VELEZ-MITCHELL: That was Russell`s mother, talking to me on ISSUES about how Russell was terrified how he would be portrayed in the upcoming season of "Real Housewives of Beverly Hills". He was going through a divorce from one of the cast members, Taylor Armstrong.

And now we hear word that Bravo has taped a special episode to discuss Russell`s suicide. And the big question, of course, is -- first of all, they say that the ladies of Bravo, Taylor is not taking part because of her grief, but the other women are going to be free to say whatever they want, whatever they want about Russell`s suicide. They want natural thoughts and reactions.

We reached out to Bravo and they have not commented. But they`re invited on anytime and I have run into Andy Cohen several times at various events and he seems like a very upstanding, good person, who does a lot of good things with various groups. We`re not trying to disparage him in any way, shape or form.

But getting back to Duncan Roy, who is a producer and director and has a lot of experience with reality TV, this special -- ok, the way it has been reported is that the women of "The Real Housewives of Beverly Hills", with the exception of Taylor, can say whatever they want about Russell`s suicide. Do you buy it?

ROY: Well, I -- yes, I do, I think this says a lot about the way the shows -- these shows are put together. They are scripted largely. And, you know, this particular couple were the kind of problem couple. And that`s the way they were cast. And I think, you know, the pressure of being the problem couple that have to come up with the drama week after week ultimately killed this guy.

Because, you know what, I`ve not seen and have you seen the pictures of her scar or her alleged scar on her face? Have you seen -- I mean, you know, what evidence do we have? But, you know, if you look at this guy, who is now off the show, living on his own, away from his kids, the pressure must have been absolutely huge for him. And, you know what, I mean, I can imagine why he killed himself and he had nothing to do with debt.

VELEZ-MITCHELL: All right. Well, Duncan, I will say that we have this photo of her with a cut over her left eye. Now, she said she got this playing football, Alexis Tereszcuk, which I thought was odd because she doesn`t seem like a likely candidate to be playing football.

But the bigger issue, how do they do a special without showing a frame of Russell and do you think they`re going to choose to be respectful of the family`s demand, Russell`s family`s demand, that they not show a single frame as the mother said to me on ISSUES of Russell, either in a special or on any of the episodes of this season that debuts soon?

TERESZCUK: No, from what I`ve heard Bravo --


VELEZ-MITCHELL: Go ahead, Alexis.

TERESZCUK: Bravo actually -- Bravo owns these images. They own their first season. They have a lot of images of Russell. But the thing that is really going to come out in this special, these women know that Taylor was a victim of domestic violence and Russell absolutely did hit her. She wound up in the hospital, she had to have reconstructive surgery and they`re talk about that because she was the victim here.

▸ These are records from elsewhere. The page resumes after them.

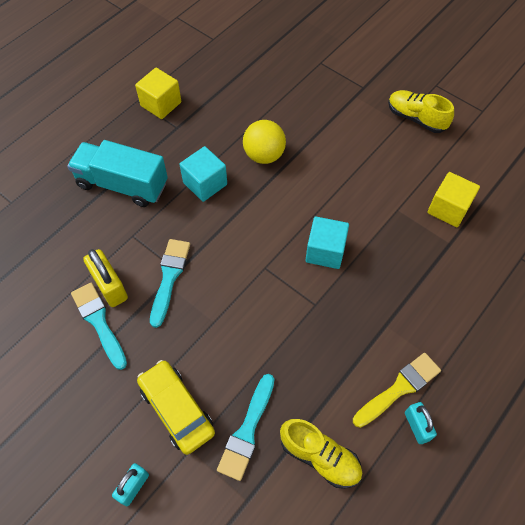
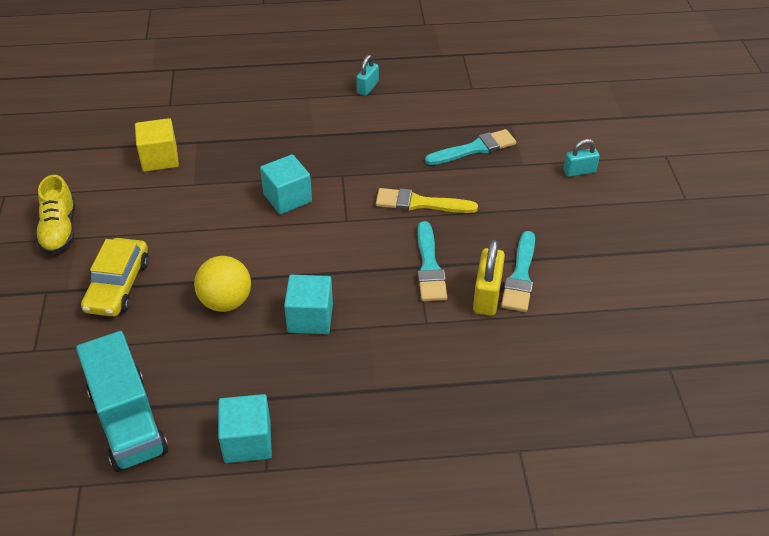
camera: 135 degrees left, 15 degrees down
turquoise truck [67,140,168,207] -> turquoise truck moved to [76,331,168,472]
yellow cube [135,68,181,119] -> turquoise cube [218,394,272,463]
yellow car [137,360,215,455] -> yellow car moved to [81,238,149,317]
turquoise brush [150,239,190,328] -> turquoise brush turned 60 degrees counterclockwise [417,221,447,301]
yellow shoe [280,419,363,489] -> none
yellow brush [353,353,441,428] -> yellow brush moved to [376,188,478,213]

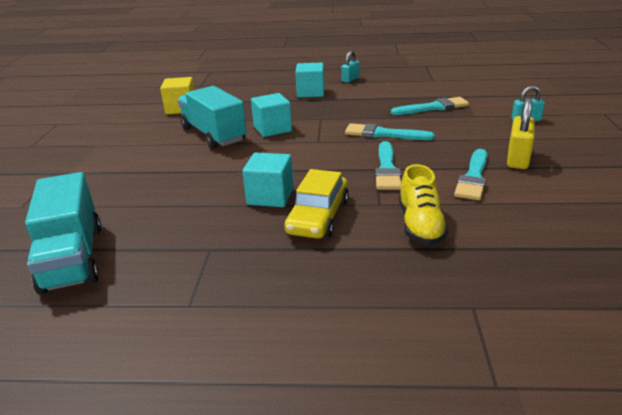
camera: 10 degrees right, 15 degrees down
yellow shoe [35,175,75,255] -> yellow shoe moved to [399,164,449,245]
yellow car [81,238,149,317] -> yellow car moved to [284,169,349,239]
yellow ball [194,256,251,312] -> none
turquoise cube [218,394,272,463] -> turquoise cube moved to [295,63,324,98]
yellow brush [376,188,478,213] -> turquoise brush [345,123,435,140]
yellow padlock [473,240,505,316] -> yellow padlock moved to [507,98,535,169]
none -> turquoise truck [178,86,247,149]

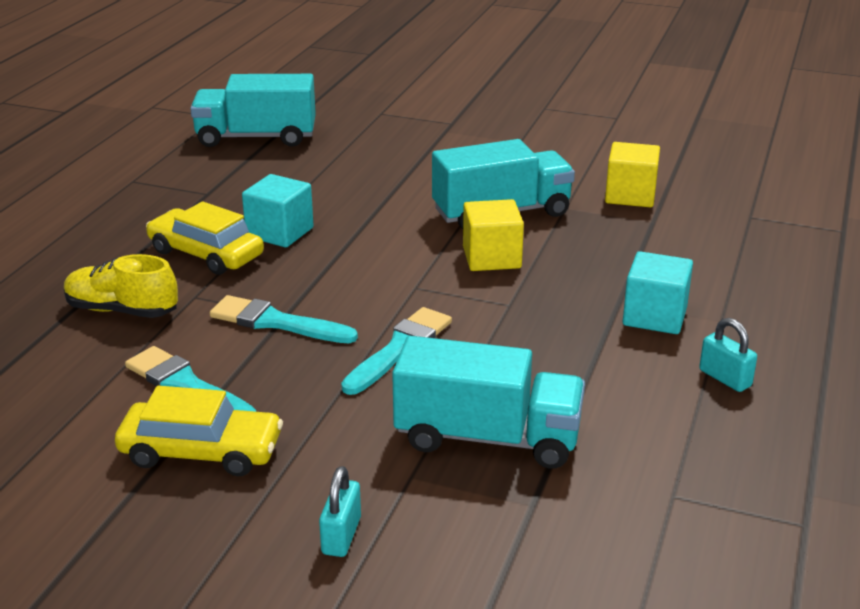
camera: 105 degrees right, 0 degrees up
turquoise cube [251,93,292,137] -> yellow cube [463,199,524,271]
turquoise brush [391,97,469,115] -> turquoise truck [392,336,585,469]
yellow padlock [507,98,535,169] -> yellow car [115,386,283,476]

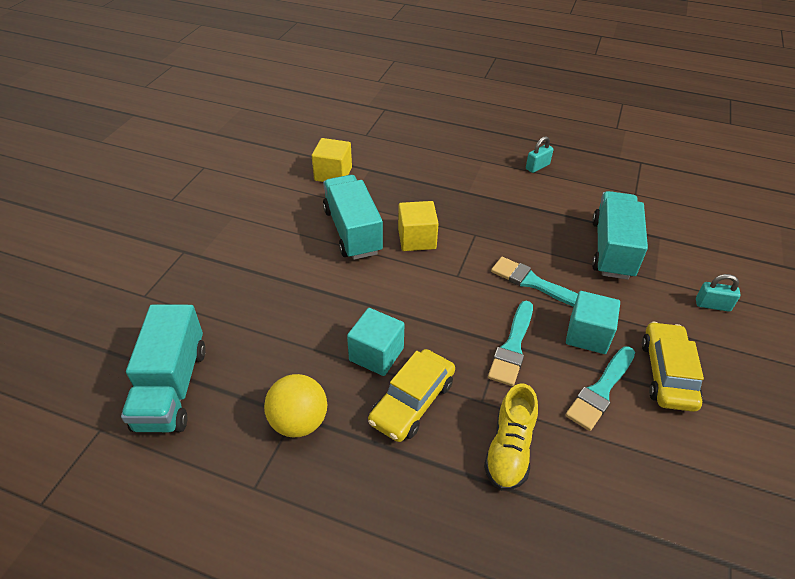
camera: 90 degrees left, 15 degrees up
turquoise cube [623,251,693,334] -> turquoise cube moved to [566,291,620,354]
none -> yellow ball [264,374,327,438]

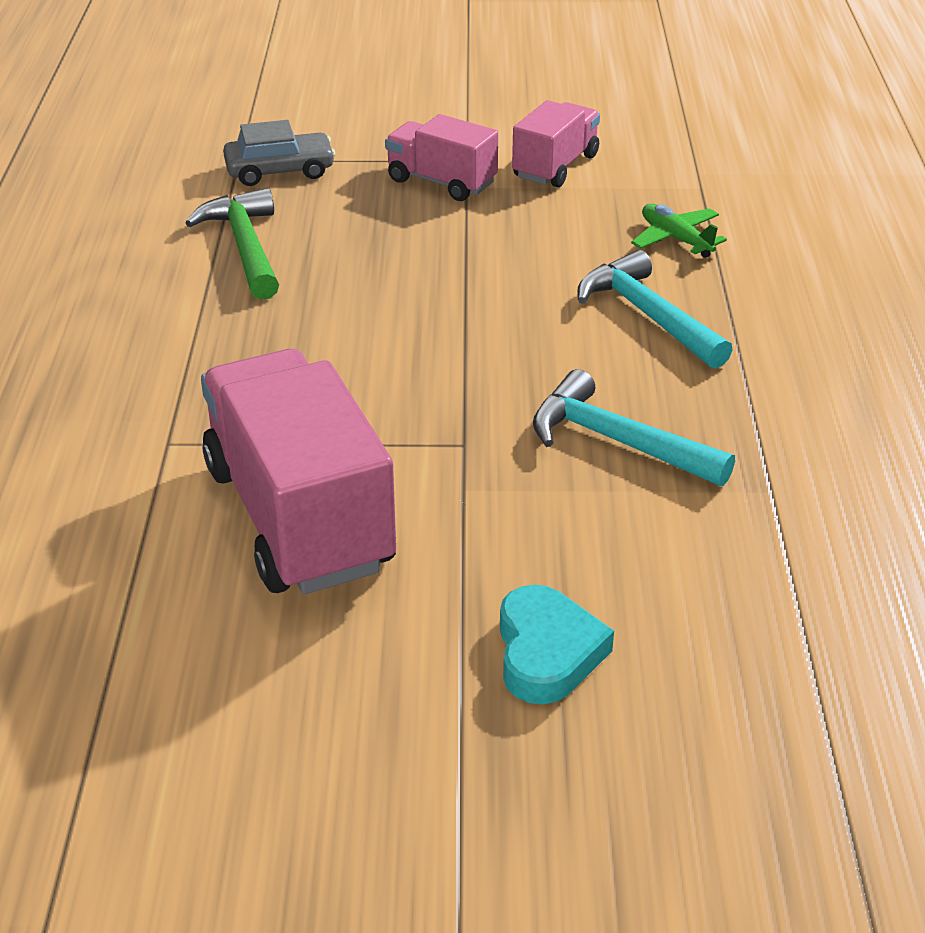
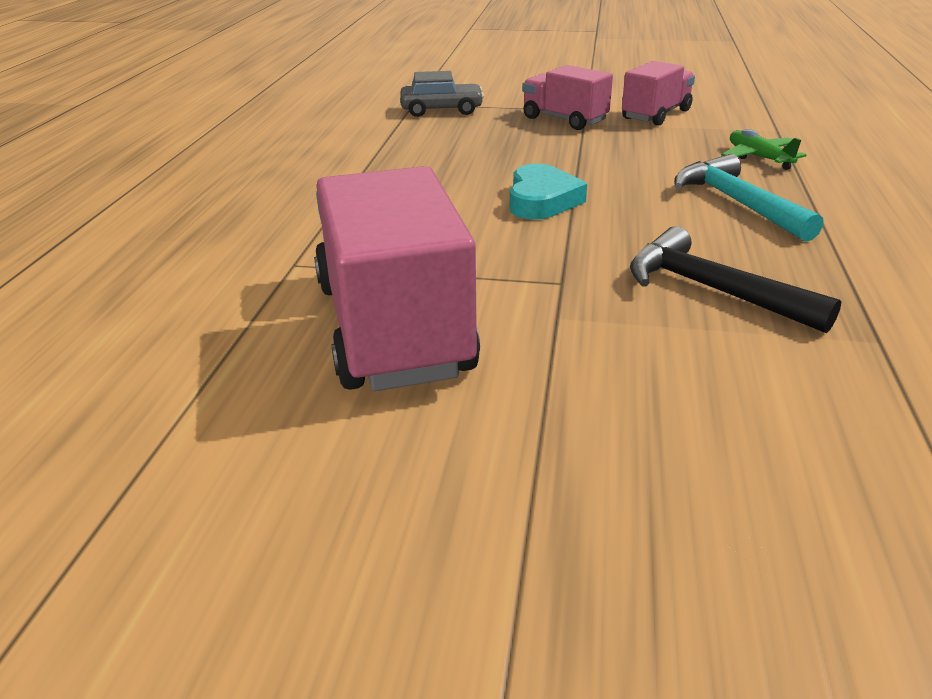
camera: 10 degrees right, 5 degrees down
green hammer [185,188,279,300] -> none
turquoise heart [500,585,614,704] -> turquoise heart moved to [510,163,587,220]
turquoise hammer [533,369,735,486] -> black hammer [630,226,841,333]

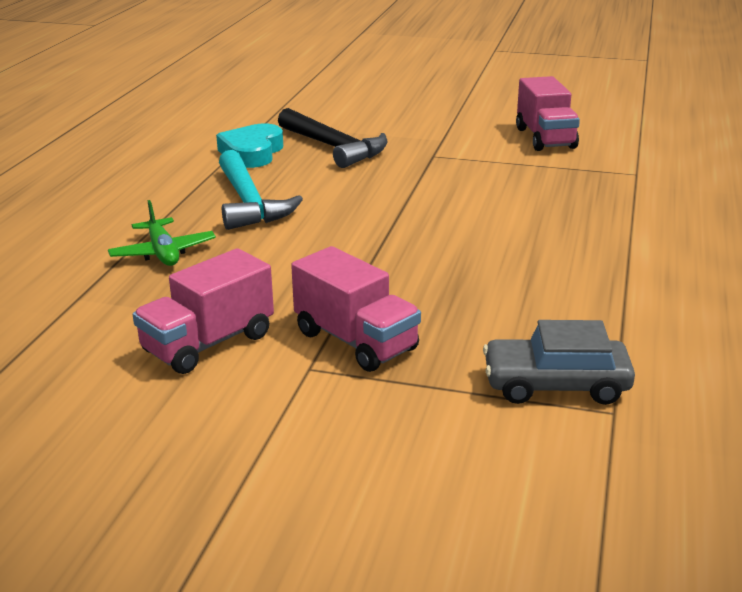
camera: 175 degrees left, 5 degrees down
pink truck [314,166,480,391] -> pink truck [516,76,580,151], size x0.54
turquoise heart [510,163,587,220] -> turquoise heart moved to [216,123,283,168]

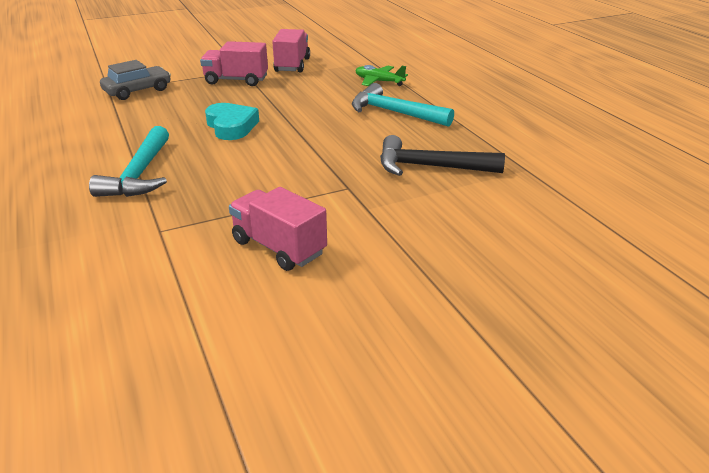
camera: 140 degrees right, 5 degrees up
turquoise heart [216,123,283,168] -> turquoise heart moved to [205,103,259,140]
none -> turquoise hammer [89,126,169,197]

VELEZ-MITCHELL: Well, ok, but he`s not around to defend himself anymore and you got to wonder -- wow, it is a dilemma. It is a dilemma, but it is also as Duncan points out an opportunity because reality TV likes nothing more than drama and this is drama.


VELEZ-MITCHELL: So Russell Armstrong`s mom says we don`t want a single image of our son who committed suicide, shown on Bravo. Bravo, let`s assume for a second, has the rights to show whatever they want of him, which is in all probability true. What does Bravo do, Duncan Roy?

ROY: Well, I think Bravo will end up showing him because frankly reality TV has at its core no heart. It will do what it has to do to encourage ratings. And, you know, I don`t think Andy Cohen is sitting in his office not crying his way to the bank. I mean, you know, this is a huge deal for them.

VELEZ-MITCHELL: It is in a sense a form of fiction. And the problem is that it doesn`t really have clear boundaries. And sometimes real reality intrudes on reality TV in quotes and that`s when things get really muddy. And often tragedy ensues. And that`s when we have to get real.